For a summarization task, there should be an input, in which it’s reduced to a handful of paragraphs. This input is in text format. You don’t necessarily start from a text format though, since the source content can be audio or video files. But this means at the end, the source input has to be converted into a text format, and this involves a transcription task.

Transcription means taking an audio, then convert it to text. Luckily these days there are APIs you can use to achieve this. Depending on each API provider, but it’s safe to assume most would support WAVE or FLAC encoding.

Audio formats

Audio formats can be categorized into two main groups: lossless and lossy. Lossless means all information are preserved, and can be converted between any lossless format without losing data. For example, going from WAVE -> FLAC should allow you to convert the resulting FLAC -> WAVE without losing quality.

However, when you convert MP3 -> WAVE, this is a lossy to lossless format, which means the resulting WAVE file would contain as much information as the MP3 file.

Why does audio format matter

If you read GCP’s Cloud Speech-to-Text docs, it would tell you that using FLAC is better if you are conscious about storage. This is good and all, but the caveats (not mentioned in the docs) is that, if you convert a lossy format (which is very common in videos) to FLAC, it would take a lot longer than converting it to WAVE. This is because WAVE is an uncompressed format, which means there’s less conversion overhead, seeing FLAC utilizes a heavy compression.

We are talking about 48 hours conversion time vs a few minutes. Compute is cheap, but storage is cheaper.

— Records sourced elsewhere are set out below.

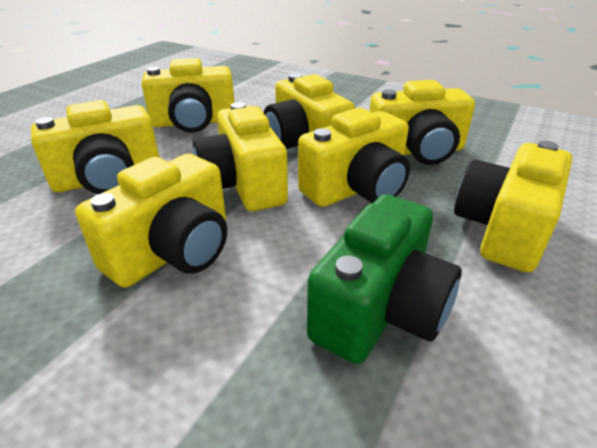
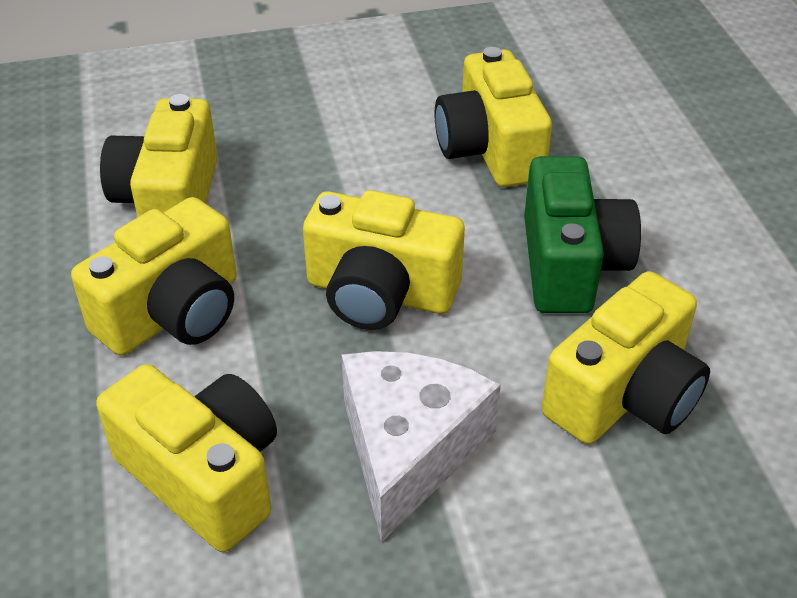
white cheese: 0 -> 1
yellow camera: 8 -> 6

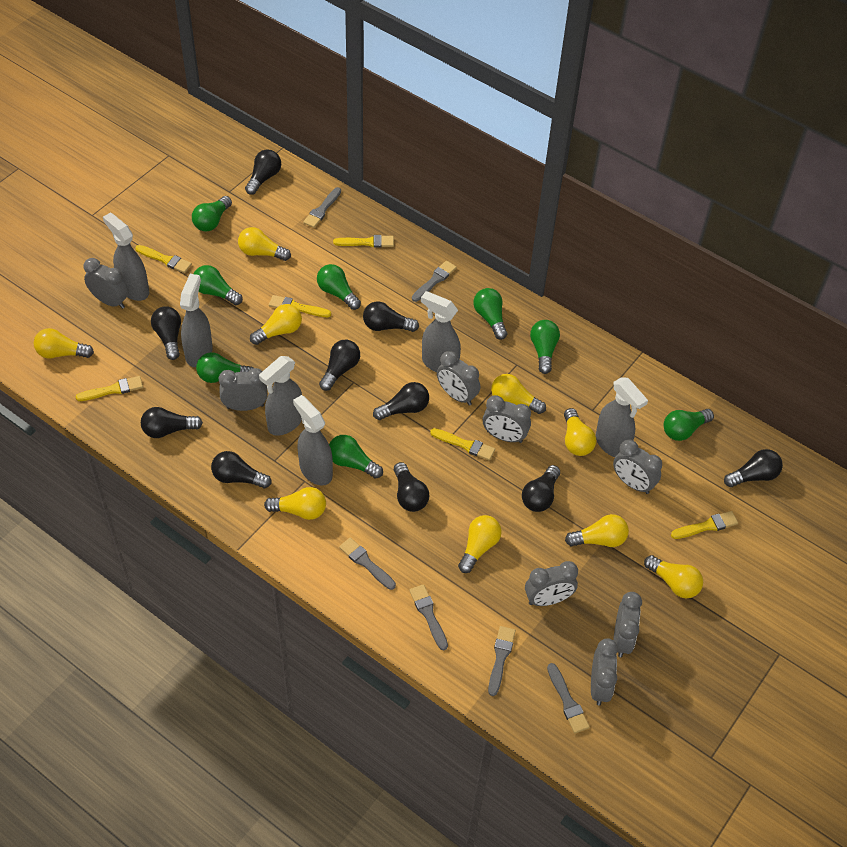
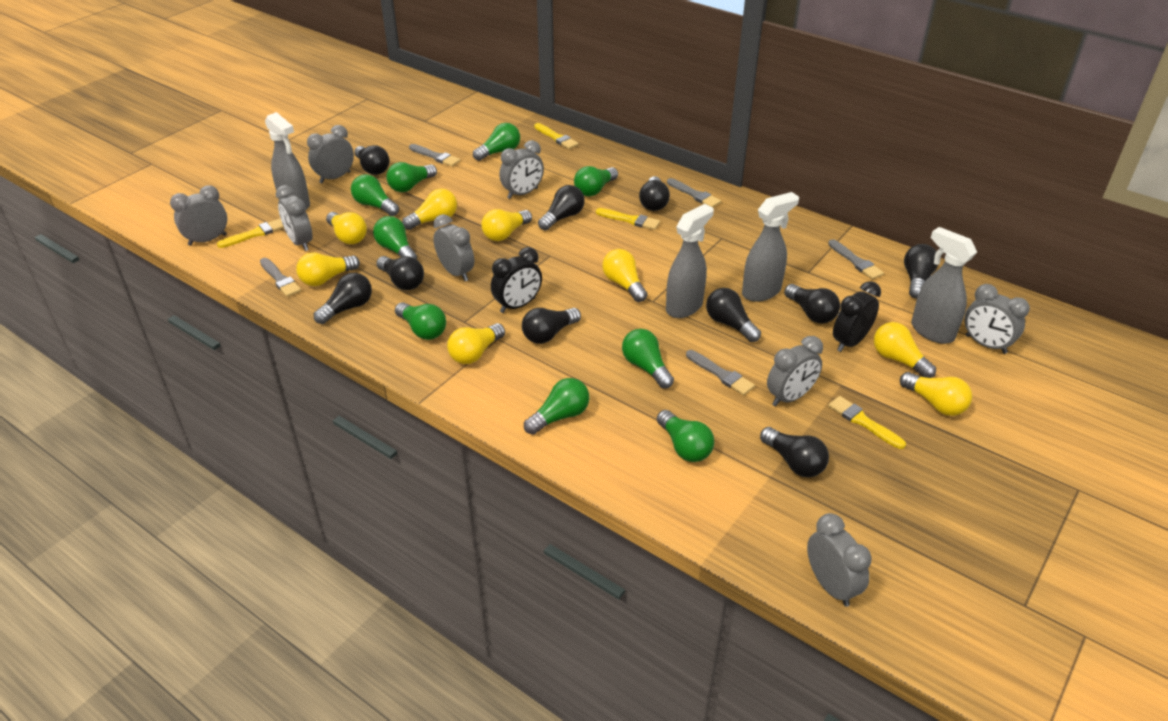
black clock: 0 -> 2
green light bulb: 8 -> 9
grey brush: 6 -> 5
grey spray bottle: 6 -> 4
yellow brush: 6 -> 4
yellow light bulb: 9 -> 8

What about calling patterns

Both transcription and summarization can take quite a while (longer than a few minutes). It does not make sense to throw the entire logic into a function and have your api return it as-is, since it would leave a connection open, and if your workloads are interrupted, all progress are lost. Which is why an event-based approach is a better fit for this scenario. Initial api call would trigger an event, and serverless functions (one for each transcription and summarization) run these tasks, when completed a status is updated into the database. Frontend can poll the backend every few seconds to fetch the status of these long-running operations.

What if you are lazy and just want to only create a single backend?

Sure, it can work. As per anything in this universe: if you try hard enough, it will somehow work. But good luck explaning to your users why it takes forever to see a response on the web UI.